Bibbia Martini
1. ALL'uomo di dura cervice, che disprezza chi lo corregge, sopravverrà repentina la perdizione, e non vi sarà rimedio per lui.
2. La moltiplicazione da' giusti sarà la letizia del popolo: quando gli empj prenderan le redini del principato, il popolo avrà da gemere.
3. Colui che ama la sapienza, da consolazione al padre suo: ma colui che pasce le meretrici dissiperà le sue sostanze.
4. Il re giusto felicita lo stato; l'uomo avaro il distrugge.
5. L'uomo che tiene un linguaggio finto, e di adulazione col suo amico, tende una rete a' suoi piedi.
6. L'uom peccatore, e iniquo cadrà al laccio: e il giusto canterà, e farà festa.
7. Il giusto ha a cuore la causa de' poveri: l'empio non se v'informa.
8. Gli uomini malvaggi son la rovina della città: i sapienti la salvano dall'ira.
9. L'uomo sapiente se viene a contesa collo stolto, o vada in collera, o rida, non avrà pace.
10. Gli uomini sanguinati odiano l'uomo semplice, ma i giusti cercano di salvarlo.
11. Lo stolto mette fuora tutto il suo spirito: il saggio va adagio, e si serba qualche cosa pell'avvenire.
12. Il principe che ascolta volentieri le menzogne, non ha se non empj ministri.
13. Il povero, e il suo creditore si vanno incontro l'uno all'altro: ad ambedue ha data la luce il Signore.
14. Se il re fa giustizia a poveri secondo la verità, il suo trono sarà stabile in eterno.
15. La verga, e la correzione danno saggezza; ma il fanciullo abbandonato a' suoi voleri è di rossore a sua madre.
16. Saran moltiplicate le scelleraggini colla moltiplicazione degli empj: e i giusti vedranno le loro rovine.
17. Istruisci il tuo figliuolo, ed egli ti recherà consolazione, e sarà la delizia dell'anima tua.
18. Quando la profezia verrà meno, il popolo sarà dissipato; ma colui che custodisce la legge, è beato.

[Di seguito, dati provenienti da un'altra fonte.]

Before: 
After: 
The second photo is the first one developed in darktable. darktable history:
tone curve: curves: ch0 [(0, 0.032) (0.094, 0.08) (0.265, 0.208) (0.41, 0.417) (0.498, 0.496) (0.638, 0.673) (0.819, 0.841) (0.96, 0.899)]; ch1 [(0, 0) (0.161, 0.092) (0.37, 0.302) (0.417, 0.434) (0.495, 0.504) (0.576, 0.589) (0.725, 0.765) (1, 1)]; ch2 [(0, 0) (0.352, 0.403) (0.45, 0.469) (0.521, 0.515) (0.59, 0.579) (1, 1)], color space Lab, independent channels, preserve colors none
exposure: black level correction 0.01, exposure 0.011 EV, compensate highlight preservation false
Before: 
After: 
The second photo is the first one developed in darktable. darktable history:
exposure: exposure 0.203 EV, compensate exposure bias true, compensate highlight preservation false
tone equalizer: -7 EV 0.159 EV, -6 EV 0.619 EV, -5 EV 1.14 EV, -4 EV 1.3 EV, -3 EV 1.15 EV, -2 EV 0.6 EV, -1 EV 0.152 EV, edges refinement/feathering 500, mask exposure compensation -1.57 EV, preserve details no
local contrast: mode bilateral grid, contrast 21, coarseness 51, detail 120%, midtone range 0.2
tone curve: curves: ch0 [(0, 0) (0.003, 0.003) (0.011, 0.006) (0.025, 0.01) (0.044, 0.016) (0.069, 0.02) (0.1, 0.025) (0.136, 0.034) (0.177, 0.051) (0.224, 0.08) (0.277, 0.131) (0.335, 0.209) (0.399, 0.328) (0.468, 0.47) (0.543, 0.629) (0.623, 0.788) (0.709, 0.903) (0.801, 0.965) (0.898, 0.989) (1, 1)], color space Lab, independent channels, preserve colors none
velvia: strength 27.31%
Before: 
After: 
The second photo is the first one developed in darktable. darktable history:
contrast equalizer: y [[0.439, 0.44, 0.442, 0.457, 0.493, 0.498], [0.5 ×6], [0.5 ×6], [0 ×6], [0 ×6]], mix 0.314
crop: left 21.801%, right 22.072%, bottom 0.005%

19. A istruire un animo servile non bastano le parole: perocché egli intende quello, che tu dici, ma non si degna di rispondere.
20. Hai tu veduto un uomo, che corre a furia a parlare? Si può sperare, che si corregga la stoltezza piuttosto che egli.
21. Chi delicatamente nutrisce il suo servo fin dall'infanzia, lo proverà poi contumace.
22. L'uomo iracondo attizza risse, e chi è facile a dare in escandescenze sarà più proclive a peccare.
23. L'umiliazione va dietro al superbo, la gloria abbraccerà l'umile di spinto.
24. Chi fa società col ladro, odia l'anima sua: sente chi gli da il giuramento, e non confessa.
25. Chi ha timore dell'uomo caderà ben presto: chi spera nel Signore sarà esaltato.
26. Molti cercano il favore del principe: ma dal Signore dee venire il giudizio di ciascheduno.
27. I giusti hanno in abbominazione gli empj, e gli empj hanno in abominazione quelli, che sono nella buona strada. Il fanciullo, che tien conto di questa parola, sarà sicuro dalla perdizione.